### PAGE EXTRACT
________

2. Comfortable shoes


When I travel, I like to walk everywhere so I can see everything between here and there. Since a typical day can involved 10+ miles of walking (with at minimum a purse and giant camera strapped around my neck), combined with my sensitive back, I need shoes that support my love for walking. I’d probably wear these even if they hadn’t made a big comeback, but I notice I’m in good company wearing Birkenstocks again! These are the only shoes that I can walk in for 10-15 miles without having any foot or back pain.

I chose the vegan version, but you can find many options for the Gizeb Birkenstock Thong here:


3. Mobile Wifi

After booking a flight and hotel, the next thing on my mind is how I’m going to stay connected while on the road. When traveling internationally, I’ve found that the best solution for me is to rent (or buy) a mobile wifi hotspot device. Most countries I’ve visited have these available for rent (or purchase) and you can usually pick them up and drop them off at the airport, which makes it very convenient. With my mobile wifi, I can map my way around town (google maps even shows you public transportation options with train info even down to which platform you need to catch the train from), yelp a good restaurant, and of course post photos on Instagram!

________

### EXERCISE DATA
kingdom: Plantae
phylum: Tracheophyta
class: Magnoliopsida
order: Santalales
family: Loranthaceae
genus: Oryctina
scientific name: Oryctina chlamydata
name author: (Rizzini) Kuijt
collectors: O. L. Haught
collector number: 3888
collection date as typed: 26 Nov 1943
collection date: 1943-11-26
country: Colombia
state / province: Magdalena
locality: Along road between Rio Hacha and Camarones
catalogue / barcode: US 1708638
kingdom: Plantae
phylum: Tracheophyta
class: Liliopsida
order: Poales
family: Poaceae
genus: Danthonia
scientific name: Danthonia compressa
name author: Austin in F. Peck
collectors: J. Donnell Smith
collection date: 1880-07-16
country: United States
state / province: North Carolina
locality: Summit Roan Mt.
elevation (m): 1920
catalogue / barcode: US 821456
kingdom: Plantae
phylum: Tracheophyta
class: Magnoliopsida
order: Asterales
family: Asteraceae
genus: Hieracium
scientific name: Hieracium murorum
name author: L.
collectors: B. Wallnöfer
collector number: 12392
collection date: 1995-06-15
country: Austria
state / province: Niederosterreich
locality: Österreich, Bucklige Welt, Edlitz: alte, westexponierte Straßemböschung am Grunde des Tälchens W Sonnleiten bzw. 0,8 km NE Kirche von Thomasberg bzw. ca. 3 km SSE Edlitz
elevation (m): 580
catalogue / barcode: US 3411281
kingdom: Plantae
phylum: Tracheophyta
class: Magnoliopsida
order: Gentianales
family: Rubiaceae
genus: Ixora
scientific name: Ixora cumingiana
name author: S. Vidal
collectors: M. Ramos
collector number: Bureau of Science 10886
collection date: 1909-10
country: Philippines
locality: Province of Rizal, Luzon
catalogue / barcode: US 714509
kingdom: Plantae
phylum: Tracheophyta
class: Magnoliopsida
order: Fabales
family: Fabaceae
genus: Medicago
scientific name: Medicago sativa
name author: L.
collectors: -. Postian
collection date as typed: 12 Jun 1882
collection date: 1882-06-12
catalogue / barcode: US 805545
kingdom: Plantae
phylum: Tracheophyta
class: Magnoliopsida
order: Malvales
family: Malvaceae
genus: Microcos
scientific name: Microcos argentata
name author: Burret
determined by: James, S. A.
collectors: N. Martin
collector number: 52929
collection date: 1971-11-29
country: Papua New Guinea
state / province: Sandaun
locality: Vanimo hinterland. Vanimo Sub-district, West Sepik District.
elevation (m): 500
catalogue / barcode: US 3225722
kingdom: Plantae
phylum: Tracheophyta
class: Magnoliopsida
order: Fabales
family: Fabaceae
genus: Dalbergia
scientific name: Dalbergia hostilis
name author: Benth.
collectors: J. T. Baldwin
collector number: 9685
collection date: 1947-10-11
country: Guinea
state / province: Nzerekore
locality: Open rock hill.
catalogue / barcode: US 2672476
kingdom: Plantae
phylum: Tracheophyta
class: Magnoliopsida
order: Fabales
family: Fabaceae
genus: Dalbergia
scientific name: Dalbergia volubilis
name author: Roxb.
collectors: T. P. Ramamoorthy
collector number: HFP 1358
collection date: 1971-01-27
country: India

________

### REQUIRED ACTIONS
(a) According to the travel extract, how many miles can the writer walk in Birkenstocks without any foot or back pain?
(b) Decide whether each statement agrees with the travel extract: (i) The writer chose the vegan version of the Birkenstocks. (ii) Mobile wifi devices can usually be picked up and dropped off at the train station. (iii) Once a flight and hotel are booked, the writer next thinks about staying connected on the road.
(c) Reproduce the travel extract from "When I travel, I" to "or back pain.".
The rows have no connection to the travel extract.

### OUTPUTS BY TASK
(a) 10-15 miles.

(b)
(i) Yes: "I chose the vegan version"
(ii) No: "you can usually pick them up and drop them off at the airport"
(iii) Yes: "After booking a flight and hotel, the next thing on my mind is how I’m going to stay connected while on the road."

(c)
When I travel, I like to walk everywhere so I can see everything between here and there. Since a typical day can involved 10+ miles of walking (with at minimum a purse and giant camera strapped around my neck), combined with my sensitive back, I need shoes that support my love for walking. I’d probably wear these even if they hadn’t made a big comeback, but I notice I’m in good company wearing Birkenstocks again! These are the only shoes that I can walk in for 10-15 miles without having any foot or back pain.